■ What is expected ■
Each line of the records below that contains "Hannover" needs to be copied.

(Excerpts from a dataset)
○ ○ ○ ○

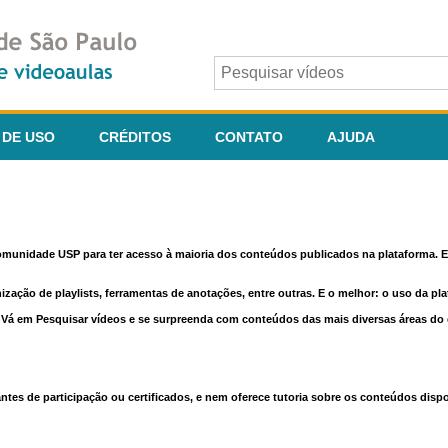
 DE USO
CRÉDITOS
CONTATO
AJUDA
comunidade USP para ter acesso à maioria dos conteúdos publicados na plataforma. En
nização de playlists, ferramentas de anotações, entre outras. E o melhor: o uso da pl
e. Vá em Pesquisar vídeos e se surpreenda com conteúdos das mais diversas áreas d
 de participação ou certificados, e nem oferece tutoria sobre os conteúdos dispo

○ ○ ○ ○

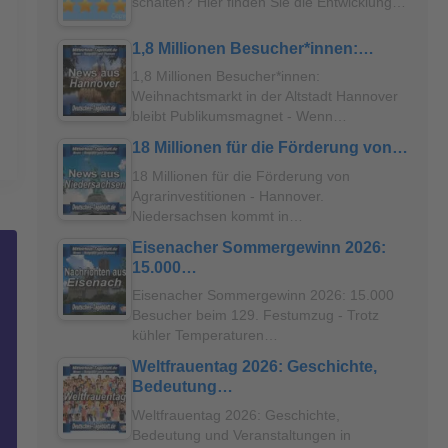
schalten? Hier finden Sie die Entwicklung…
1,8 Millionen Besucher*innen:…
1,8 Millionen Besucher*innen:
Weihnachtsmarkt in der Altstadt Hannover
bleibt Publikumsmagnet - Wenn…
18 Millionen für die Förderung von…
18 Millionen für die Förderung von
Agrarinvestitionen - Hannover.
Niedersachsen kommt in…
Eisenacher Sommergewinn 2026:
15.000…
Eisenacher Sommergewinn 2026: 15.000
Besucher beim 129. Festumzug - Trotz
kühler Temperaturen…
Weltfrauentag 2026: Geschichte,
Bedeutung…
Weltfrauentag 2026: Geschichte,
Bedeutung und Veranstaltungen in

○ ○ ○ ○

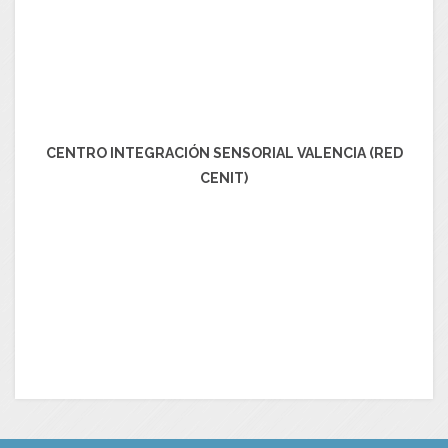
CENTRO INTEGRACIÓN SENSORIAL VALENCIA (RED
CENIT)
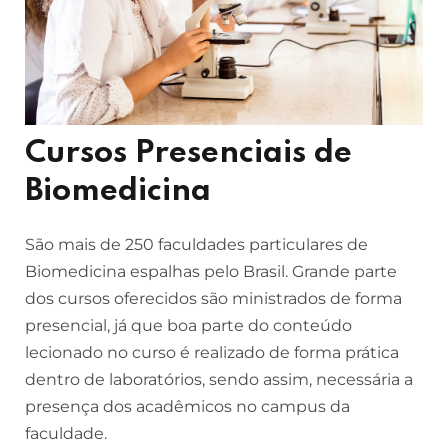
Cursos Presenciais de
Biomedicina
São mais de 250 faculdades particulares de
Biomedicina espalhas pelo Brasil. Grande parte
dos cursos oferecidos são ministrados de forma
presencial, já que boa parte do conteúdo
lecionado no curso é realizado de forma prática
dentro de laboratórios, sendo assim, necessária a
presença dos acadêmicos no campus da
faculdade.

○ ○ ○ ○

■ Answer area ■
Weihnachtsmarkt in der Altstadt Hannover
Agrarinvestitionen - Hannover.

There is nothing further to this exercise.